In fact, the significance of typography’s role in the design process has long been recognized. Way back in 2006, Oliver Reichenstein, founder and CEO of iA Inc., declared that “Web design is 95 percent typography.”

Now, there’s a caveat to Reichenstein’s assessment, which was based on his estimation that “95 percent of the information on the web is written language.” This might have been true 13 years ago; but depending on how you define information, it might not be true today. At the time Reichenstein made his declaration, YouTube was only a year old, Instagram was still four years from launching and we were more than a decade away from the “peak” podcasting era we’re in now.

So, the information landscape has changed a lot over the past 13 years; but there’s still a very good chance that the website or app you’re designing will have a significant amount of text on it. And this text will still be vitally important to your client’s brand, to its messaging and to the overall user experience.

With that noted, a good place to start—if you are still at the starting point – is to get the basics down. Microsoft’s Michael Crump has a good rundown—as does Therese Fessenden from the Nielsen Norman Group—of the important terms and principles that you’ll need to know. This includes kerning (character spacing), character width, leading, font selection and some general differences between serif and sans-serif fonts. There is also an excellent interactive typography cheat sheet developed by Christian Heilmann that’s worth checking out as well.

One key takeaway from Crump’s brief tutorial is that when using multiple fonts, “ensure the font families complement each other” including their width, whether they’re serif or sans-serif and just their basic look.

“The fonts should not be so different that the reader wonders why the fonts were chosen (ideally, users should not notice the font at all), but they should still be different enough to add visual interest,” Crump notes.

Contrast, don’t clash

There are no hard and fast rules when it comes to using typography in UX design, which gives you a lot of creative leeway; but the lack of strict guidelines can also make it pretty challenging when you’re new to the discipline. However, if you think about typography as being another visual component of UX design (as you should, of course) then it makes sense that one of the most important things to think about with text is the same as what you think about with all of your design elements: How it looks on a page.

> EXERCISE REQUIREMENTS:
1. According to the typography passage, why might Reichenstein's claim that web design is 95 percent typography no longer hold? Answer in one to three sentences.
2. Quote everything in the typography passage from "With that noted, a" down to "out as well.".

Records taken from a dataset:
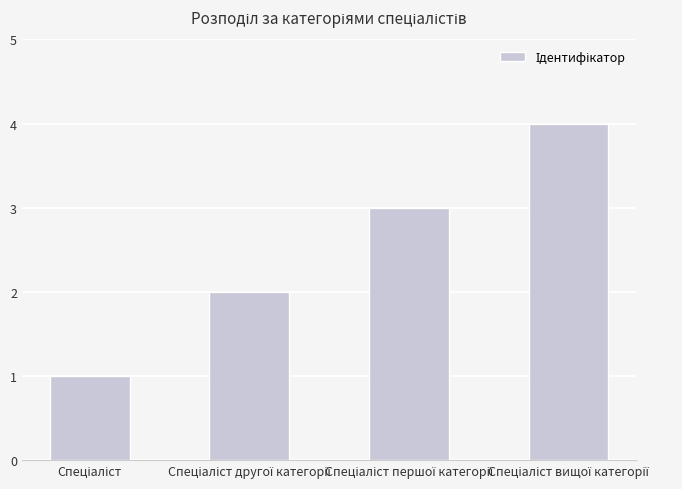

What is the greatest value displayed?

4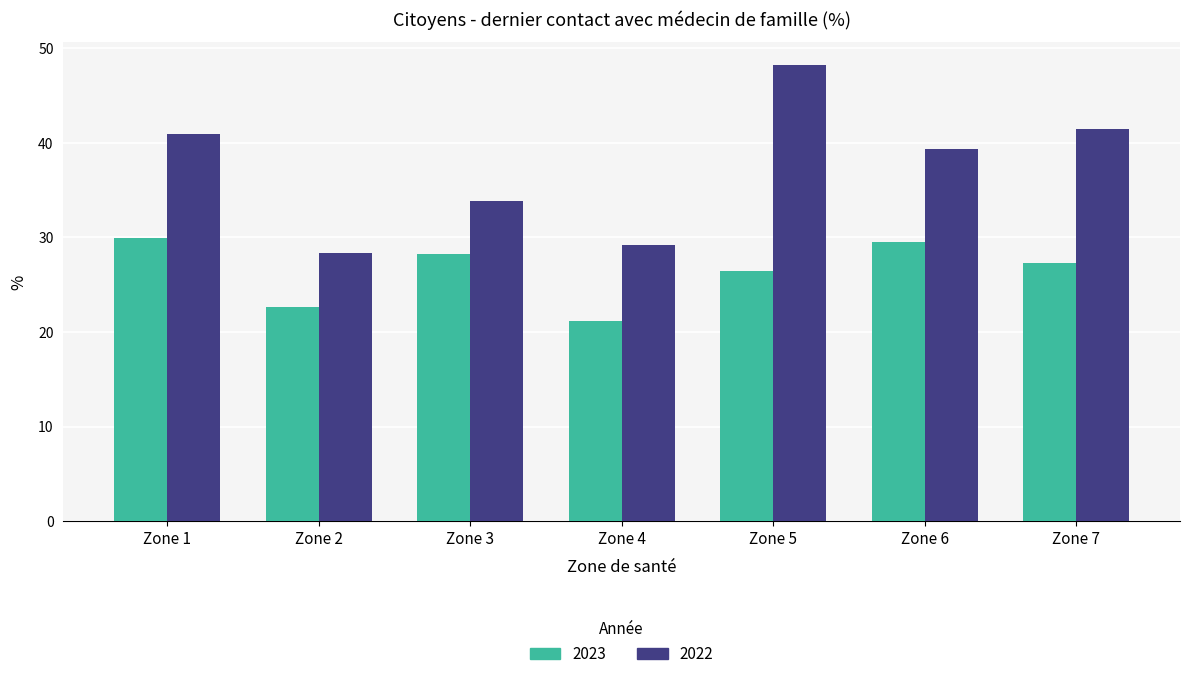

Count the number of data series in this chart.

2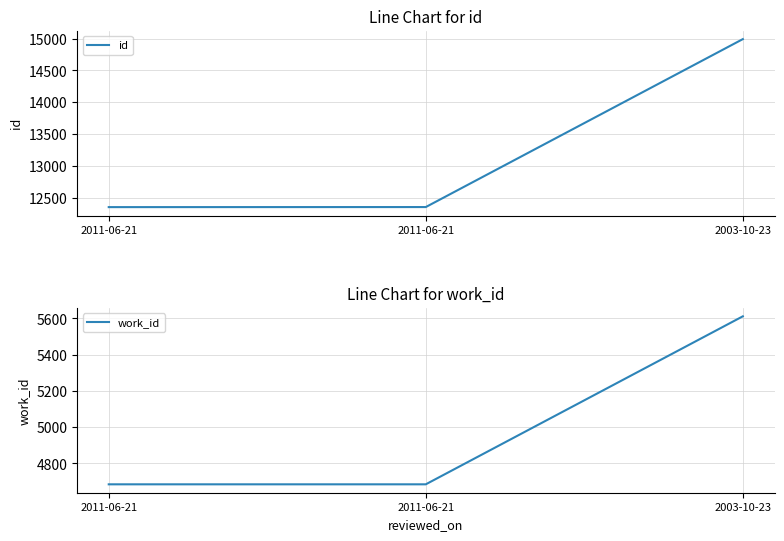

Which label corresponds to the largest value in the chart?

2003-10-23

> PROBLEM SOLUTIONS:
1. His claim rested on the estimate that 95 percent of the information on the web was written language. Since he made it, YouTube has grown from a year old, Instagram has launched and podcasting has reached its peak, so depending on how information is defined, that estimate may no longer be accurate.

2.
With that noted, a good place to start—if you are still at the starting point – is to get the basics down. Microsoft’s Michael Crump has a good rundown—as does Therese Fessenden from the Nielsen Norman Group—of the important terms and principles that you’ll need to know. This includes kerning (character spacing), character width, leading, font selection and some general differences between serif and sans-serif fonts. There is also an excellent interactive typography cheat sheet developed by Christian Heilmann that’s worth checking out as well.